Sometimes fuda (plates) with the pictures of EN no Gyoja are distributed at the temples of the Shgendo lineage; EN no Gyoja drawn in these fuda are old, sitting on a stone-like socle (used as the base for a Buddhist statue), with his second thighs exposed and zukin (hood) on his head, wearing geta (clog) with single support, a makimono (scroll) in his right hand and Shakujo in his left hand together with the pictures of Zenki (Oni demon in front) and Goki (Oni demon in back). As the tool he is holding in the pictures are mikkyo hogu (the Buddhist instruments of esoteric Buddhism), the images differ from temple to temple.

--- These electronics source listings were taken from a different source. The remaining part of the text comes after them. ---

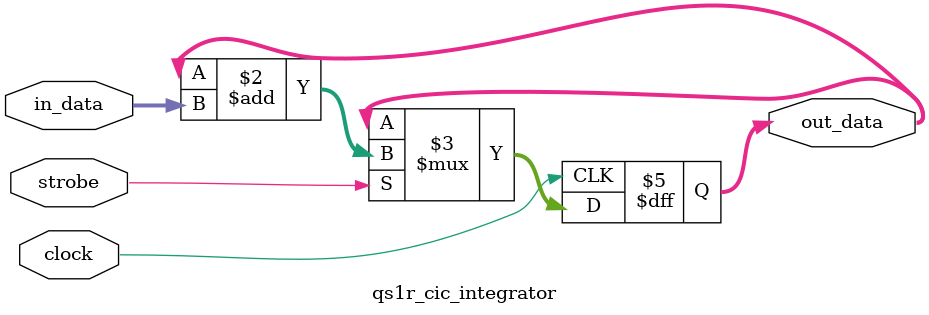
<source format=v>
/*
--------------------------------------------------------------------------------
This library is free software; you can redistribute it and/or
modify it under the terms of the GNU Library General Public
License as published by the Free Software Foundation; either
version 2 of the License, or (at your option) any later version.
This library is distributed in the hope that it will be useful,
but WITHOUT ANY WARRANTY; without even the implied warranty of
MERCHANTABILITY or FITNESS FOR A PARTICULAR PURPOSE.  See the GNU
Library General Public License for more details.
You should have received a copy of the GNU Library General Public
License along with this library; if not, write to the
Free Software Foundation, Inc., 51 Franklin St, Fifth Floor,
Boston, MA  02110-1301, USA.
--------------------------------------------------------------------------------
*/


//------------------------------------------------------------------------------
//           Copyright (c) 2008 Alex Shovkoplyas, VE3NEA
//------------------------------------------------------------------------------



module qs1r_cic_integrator( clock, strobe, in_data,  out_data );

parameter WIDTH = 64;

input clock;
input strobe;
input signed [WIDTH-1:0] in_data;
output reg signed [WIDTH-1:0] out_data;


//initial out_data = 0; // this is NOT a valid RTL statement! Kirk Weedman KD7IRS


always @(posedge clock)
  if (strobe) out_data <= out_data + in_data;


endmodule

</source>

It is said that he had the power of Buddhism that enabled him to manipulate Kijin. The images of Zenki and Goki are well known. One day, he thought about building a stone bridge between Mt. Katsuragi and Kongo-san Mountain and tried to accomplish this by recruiting gods of various districts. However, the god Hitokoto nushi was so ashamed of exposing his ugly figure that he only worked during the night. Therefore, although Hitokoto nushi was god, EN no Gyoja tortured and accused him. As this was hard to endure for Hitokoto nushi, he slandered EN no Gyoja by informing that EN no Gyoja was planning a rebellion against the Emperor and he was captured after having his mother taken in hostage and sent to the Izu-oshima Island. It is said that therefore, the bridge building plan was abandoned.

It is also said that EN no Gyoja walked every night on the sea from the Izu-oshima Island where he was deported and climbed the Mt. Fuji.

Also, there is an anecdote that one day when Dosho was giving a lecture of Hokke-kyo Sutra to five hundred tigers in Silla on the way to China from Japan for study, EN no Gyoja was in the crowd and asked him questions.